Phil Brucato, former line developer of Mage: The Ascension and the lamentably confused Deliria, began a fund raising campaign on , “dealing with magic, music and urban fantasy.” to publish a role-playing sourcebook called Powerchords
It will nominally be set in the world of Deliria, according to Brucato, but adaptable to any setting — which can’t be difficult, given how little of a written setting came with Deliria. Check out the blurb:
Music enchants. Elevates. Destroys. Literally shapes our world.
It’s also a cornerstone of urban fantasy adventures.
The modern bard. The faerie singer. The mad fiddler or vampire rock star – this is their domain.
But the wild allure of mystic bardery is a hard path to pursue. There are devil-deals and heartbreaks, load-ins and flame-outs and two-minutes warnings where the crowd might literally eat you alive.
Do you have the courage to throw down with legends?
Sometimes Brucato’s past work wandered far enough into “woo” territory to make the rationalist in me fidgety — which is, in retrospect, an interesting reaction for something that’s fiction from start to finish — but I really like the sound of the premise. Then again, I really liked the sound of Deliria and was hugely let down by the lack of setting material in such a thick book — in all honesty, I can’t remember finishing the book, so maybe I just gave up before getting to the setting chapters.

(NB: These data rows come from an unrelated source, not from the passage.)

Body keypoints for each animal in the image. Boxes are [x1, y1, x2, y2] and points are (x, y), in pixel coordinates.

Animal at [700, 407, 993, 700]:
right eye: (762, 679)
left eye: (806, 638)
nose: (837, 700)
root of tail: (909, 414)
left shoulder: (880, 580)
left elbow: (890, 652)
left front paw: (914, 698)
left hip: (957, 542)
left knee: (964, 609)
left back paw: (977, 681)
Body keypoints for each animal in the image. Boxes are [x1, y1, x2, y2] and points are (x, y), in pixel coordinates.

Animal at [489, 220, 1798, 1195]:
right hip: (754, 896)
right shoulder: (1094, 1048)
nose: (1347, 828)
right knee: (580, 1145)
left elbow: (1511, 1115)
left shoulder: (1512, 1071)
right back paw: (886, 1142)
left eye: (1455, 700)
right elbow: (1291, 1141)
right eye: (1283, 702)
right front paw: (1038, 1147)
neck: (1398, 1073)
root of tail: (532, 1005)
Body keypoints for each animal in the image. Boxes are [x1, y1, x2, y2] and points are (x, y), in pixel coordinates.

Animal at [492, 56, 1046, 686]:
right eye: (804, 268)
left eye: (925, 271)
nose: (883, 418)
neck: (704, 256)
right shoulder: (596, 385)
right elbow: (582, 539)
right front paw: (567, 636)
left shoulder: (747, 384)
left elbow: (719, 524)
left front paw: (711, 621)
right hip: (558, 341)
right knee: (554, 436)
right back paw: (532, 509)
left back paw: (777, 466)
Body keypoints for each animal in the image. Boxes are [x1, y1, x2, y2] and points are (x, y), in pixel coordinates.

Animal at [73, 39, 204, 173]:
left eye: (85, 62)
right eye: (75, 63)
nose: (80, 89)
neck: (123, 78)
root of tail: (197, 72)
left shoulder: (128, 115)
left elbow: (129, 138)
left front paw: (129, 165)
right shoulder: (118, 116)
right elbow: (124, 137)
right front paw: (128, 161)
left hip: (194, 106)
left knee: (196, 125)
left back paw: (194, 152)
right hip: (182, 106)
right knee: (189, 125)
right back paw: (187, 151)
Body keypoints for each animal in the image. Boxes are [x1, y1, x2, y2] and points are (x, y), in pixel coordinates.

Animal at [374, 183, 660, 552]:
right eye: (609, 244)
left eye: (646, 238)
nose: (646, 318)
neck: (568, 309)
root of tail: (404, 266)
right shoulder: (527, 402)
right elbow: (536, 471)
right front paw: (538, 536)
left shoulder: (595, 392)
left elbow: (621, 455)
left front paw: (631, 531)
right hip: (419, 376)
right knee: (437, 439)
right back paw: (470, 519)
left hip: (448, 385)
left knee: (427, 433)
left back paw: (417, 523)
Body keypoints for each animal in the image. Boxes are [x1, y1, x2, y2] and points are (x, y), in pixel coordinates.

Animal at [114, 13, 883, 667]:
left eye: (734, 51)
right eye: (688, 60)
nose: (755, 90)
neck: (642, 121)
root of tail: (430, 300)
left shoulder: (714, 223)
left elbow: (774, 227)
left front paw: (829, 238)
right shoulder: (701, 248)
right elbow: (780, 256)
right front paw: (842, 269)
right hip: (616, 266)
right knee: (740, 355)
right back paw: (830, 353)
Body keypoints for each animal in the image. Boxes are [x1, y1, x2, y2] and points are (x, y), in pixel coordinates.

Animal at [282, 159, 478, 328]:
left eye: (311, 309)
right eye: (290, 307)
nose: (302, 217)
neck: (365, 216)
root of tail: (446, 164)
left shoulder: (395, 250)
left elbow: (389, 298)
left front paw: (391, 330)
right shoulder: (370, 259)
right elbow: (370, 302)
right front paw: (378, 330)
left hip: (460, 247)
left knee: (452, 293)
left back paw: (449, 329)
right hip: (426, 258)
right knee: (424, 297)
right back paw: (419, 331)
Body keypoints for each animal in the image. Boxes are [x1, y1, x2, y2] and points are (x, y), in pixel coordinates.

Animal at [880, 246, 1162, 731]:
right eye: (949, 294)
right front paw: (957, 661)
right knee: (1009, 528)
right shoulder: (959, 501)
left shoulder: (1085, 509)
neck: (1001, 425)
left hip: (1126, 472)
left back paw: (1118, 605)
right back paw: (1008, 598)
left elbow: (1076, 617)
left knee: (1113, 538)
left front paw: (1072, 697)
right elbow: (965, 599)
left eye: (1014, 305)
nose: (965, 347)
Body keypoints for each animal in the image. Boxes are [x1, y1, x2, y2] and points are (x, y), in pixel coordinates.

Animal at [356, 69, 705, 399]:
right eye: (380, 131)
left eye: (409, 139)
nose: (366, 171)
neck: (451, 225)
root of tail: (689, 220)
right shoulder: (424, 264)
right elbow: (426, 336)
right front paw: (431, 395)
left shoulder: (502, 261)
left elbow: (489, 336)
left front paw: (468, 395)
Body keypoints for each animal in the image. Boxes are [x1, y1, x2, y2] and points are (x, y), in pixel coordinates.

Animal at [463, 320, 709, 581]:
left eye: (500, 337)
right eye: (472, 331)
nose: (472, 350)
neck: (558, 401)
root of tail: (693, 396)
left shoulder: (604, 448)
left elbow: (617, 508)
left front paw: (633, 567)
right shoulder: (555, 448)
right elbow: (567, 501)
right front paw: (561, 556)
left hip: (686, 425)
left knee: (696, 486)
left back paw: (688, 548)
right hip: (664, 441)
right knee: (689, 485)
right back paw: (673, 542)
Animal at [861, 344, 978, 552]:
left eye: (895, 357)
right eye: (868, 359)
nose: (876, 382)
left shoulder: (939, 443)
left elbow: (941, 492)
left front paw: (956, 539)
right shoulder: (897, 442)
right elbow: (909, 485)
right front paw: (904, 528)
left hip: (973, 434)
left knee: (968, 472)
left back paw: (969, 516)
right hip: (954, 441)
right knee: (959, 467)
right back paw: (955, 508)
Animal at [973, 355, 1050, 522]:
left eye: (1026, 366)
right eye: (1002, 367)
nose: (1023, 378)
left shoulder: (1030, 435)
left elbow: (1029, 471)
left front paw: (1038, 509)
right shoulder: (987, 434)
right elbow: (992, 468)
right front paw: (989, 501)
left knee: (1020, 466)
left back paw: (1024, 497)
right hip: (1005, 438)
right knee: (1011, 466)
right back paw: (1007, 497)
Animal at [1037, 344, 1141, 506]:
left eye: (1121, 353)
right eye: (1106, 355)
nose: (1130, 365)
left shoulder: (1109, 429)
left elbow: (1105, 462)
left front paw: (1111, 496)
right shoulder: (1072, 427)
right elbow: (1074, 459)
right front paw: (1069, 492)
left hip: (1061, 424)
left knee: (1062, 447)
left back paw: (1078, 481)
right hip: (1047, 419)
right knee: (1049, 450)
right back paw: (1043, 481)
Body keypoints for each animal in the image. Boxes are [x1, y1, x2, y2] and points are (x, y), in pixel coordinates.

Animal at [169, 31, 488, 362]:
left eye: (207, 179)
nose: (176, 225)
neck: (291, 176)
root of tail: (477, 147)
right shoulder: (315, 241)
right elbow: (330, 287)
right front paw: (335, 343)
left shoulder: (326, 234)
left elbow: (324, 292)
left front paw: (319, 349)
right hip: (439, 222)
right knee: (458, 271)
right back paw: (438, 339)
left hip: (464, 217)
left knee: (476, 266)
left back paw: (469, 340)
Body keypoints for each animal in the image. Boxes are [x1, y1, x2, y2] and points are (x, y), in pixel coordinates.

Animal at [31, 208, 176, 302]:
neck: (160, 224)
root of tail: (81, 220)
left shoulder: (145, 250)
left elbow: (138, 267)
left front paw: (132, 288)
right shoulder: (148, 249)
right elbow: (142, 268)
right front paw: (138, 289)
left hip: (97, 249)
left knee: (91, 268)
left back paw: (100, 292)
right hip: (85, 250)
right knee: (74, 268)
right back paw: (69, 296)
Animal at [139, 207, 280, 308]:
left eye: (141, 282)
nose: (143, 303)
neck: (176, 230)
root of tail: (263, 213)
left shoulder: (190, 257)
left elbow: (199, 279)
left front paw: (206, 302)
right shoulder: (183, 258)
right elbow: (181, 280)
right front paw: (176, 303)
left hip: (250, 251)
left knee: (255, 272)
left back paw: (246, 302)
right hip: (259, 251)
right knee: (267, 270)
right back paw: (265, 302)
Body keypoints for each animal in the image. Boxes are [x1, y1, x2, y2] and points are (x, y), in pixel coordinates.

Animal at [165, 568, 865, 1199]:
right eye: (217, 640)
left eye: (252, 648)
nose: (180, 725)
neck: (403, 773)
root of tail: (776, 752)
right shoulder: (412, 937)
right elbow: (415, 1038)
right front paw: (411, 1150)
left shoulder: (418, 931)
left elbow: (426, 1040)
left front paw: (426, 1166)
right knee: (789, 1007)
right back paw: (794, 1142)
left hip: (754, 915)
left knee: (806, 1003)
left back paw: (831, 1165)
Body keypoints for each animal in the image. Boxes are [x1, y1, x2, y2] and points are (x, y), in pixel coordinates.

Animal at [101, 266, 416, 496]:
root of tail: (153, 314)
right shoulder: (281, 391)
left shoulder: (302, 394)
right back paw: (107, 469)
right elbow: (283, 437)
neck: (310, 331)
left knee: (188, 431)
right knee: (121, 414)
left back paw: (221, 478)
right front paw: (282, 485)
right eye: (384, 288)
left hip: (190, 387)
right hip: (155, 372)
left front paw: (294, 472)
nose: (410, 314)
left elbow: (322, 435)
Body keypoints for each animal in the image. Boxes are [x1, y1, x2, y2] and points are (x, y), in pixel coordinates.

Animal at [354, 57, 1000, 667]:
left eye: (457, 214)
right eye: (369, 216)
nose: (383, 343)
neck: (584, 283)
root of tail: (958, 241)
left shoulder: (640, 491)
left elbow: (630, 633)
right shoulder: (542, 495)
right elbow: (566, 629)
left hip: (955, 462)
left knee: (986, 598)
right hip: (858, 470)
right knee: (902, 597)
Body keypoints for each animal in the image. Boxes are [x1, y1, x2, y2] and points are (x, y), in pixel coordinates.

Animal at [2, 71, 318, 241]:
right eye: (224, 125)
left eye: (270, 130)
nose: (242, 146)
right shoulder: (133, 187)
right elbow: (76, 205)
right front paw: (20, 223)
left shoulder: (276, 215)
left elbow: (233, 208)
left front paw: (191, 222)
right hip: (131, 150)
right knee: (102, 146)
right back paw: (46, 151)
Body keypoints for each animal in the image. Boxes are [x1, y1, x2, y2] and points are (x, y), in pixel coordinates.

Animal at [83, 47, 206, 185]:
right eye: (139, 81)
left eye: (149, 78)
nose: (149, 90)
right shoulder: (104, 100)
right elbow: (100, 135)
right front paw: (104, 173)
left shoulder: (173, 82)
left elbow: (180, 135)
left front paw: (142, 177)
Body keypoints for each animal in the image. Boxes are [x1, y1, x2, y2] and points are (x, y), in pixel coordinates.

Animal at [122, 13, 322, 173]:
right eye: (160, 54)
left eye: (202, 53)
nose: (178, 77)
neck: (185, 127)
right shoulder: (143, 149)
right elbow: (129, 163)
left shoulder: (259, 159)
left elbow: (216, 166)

The perks of donating are pretty cool. $25 or more gets the backer a PDF of the book, plus the opportunity to name a band mentioned in the book. $50 gets one a color hardcover copy of the book in addition to previous perks.
I’m personally underwhelmed by pledge-based publishing ventures. The last one I participated in, the original printing of Wild Talents, was a letdown as well, in the sense that I just really didn’t care for the book created. That’s the gamble one takes with putting up money for something that hasn’t been published. The benefit is that books that wouldn’t normally see the light of day because of their niche appeal do so, but the people who put up the money don’t know what they’re getting until the dust has settled and the money spent.
If Powerchords sounds like your bag, think about flipping the design team a couple bucks. Urban fantasy’s an underrepresented genre in role-playing. Opportunities like this give people the chance to directly express their interest or lack thereof in urban fantasy role-playing.